Paru dans Autres Temps n°49, printemps 1996.
Olivier Abel
PS. On trouvera encore quelques petites remarques du même genre dans la petite bibliographie fragmentaire proposée en fin de dossier. Ce numéro d’Autres Temps portant le chiffre 49 (7 fois 7, c’est à dire le Jubilé, le Sabbat au carré!), on pensera à ce temps de la redistribution de toutes les terres, de la remise de toutes les dettes, et de mémoire du « repos » fondamental. On peut aussi se reporter au texte de JF.Collange adopté par la Commission d’Ethique de la FPF, intitulé « Ecologie, production et sabbat ». Le thème sera d’ailleurs à l’ordre du jour d’une prochaine séance de la Commission, avis à tous les lecteurs qui voudraient envoyer une contribution.

▶ Consignes: Recopiez l'extrait de « Olivier Abel » à « envoyer une contribution. » en remplaçant « dettes » par « créances ».

▶ Données fournies:
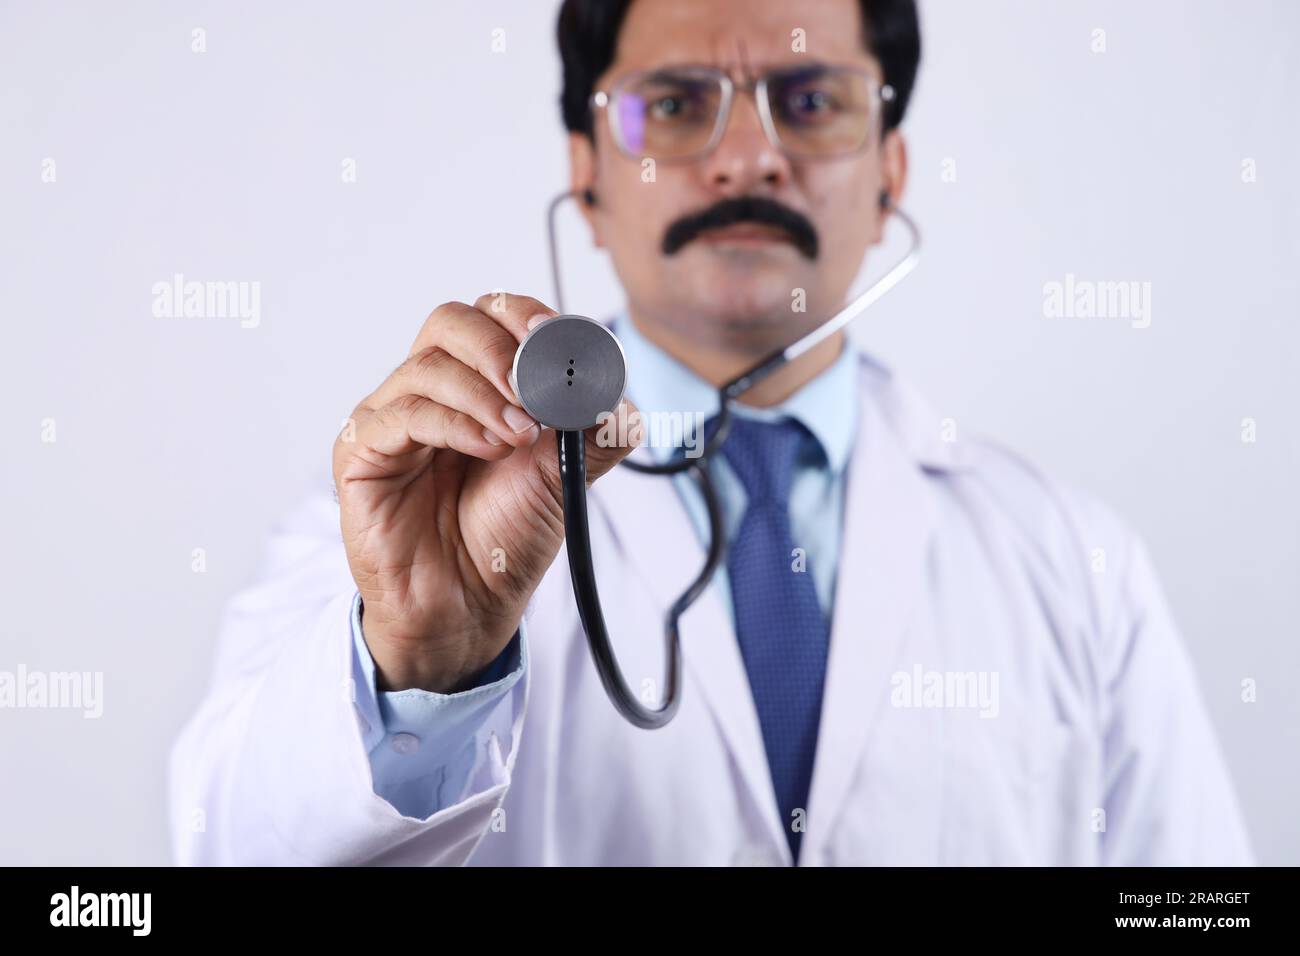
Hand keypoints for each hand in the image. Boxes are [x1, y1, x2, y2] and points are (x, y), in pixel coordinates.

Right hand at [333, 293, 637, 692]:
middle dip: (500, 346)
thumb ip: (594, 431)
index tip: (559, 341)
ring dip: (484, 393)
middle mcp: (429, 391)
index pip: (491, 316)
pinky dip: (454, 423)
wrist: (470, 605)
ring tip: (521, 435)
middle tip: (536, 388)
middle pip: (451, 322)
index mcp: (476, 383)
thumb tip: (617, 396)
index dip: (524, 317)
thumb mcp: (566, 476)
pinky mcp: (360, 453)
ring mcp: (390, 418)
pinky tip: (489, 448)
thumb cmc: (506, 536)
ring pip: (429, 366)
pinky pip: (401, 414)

▶ Résultat:
Olivier Abel
PS. On trouvera encore quelques petites remarques du même genre dans la petite bibliographie fragmentaire proposée en fin de dossier. Ce numéro d’Autres Temps portant le chiffre 49 (7 fois 7, c’est à dire le Jubilé, le Sabbat au carré!), on pensera à ce temps de la redistribution de toutes les terres, de la remise de toutes les créances, et de mémoire du « repos » fondamental. On peut aussi se reporter au texte de JF.Collange adopté par la Commission d’Ethique de la FPF, intitulé « Ecologie, production et sabbat ». Le thème sera d’ailleurs à l’ordre du jour d’une prochaine séance de la Commission, avis à tous les lecteurs qui voudraient envoyer une contribution.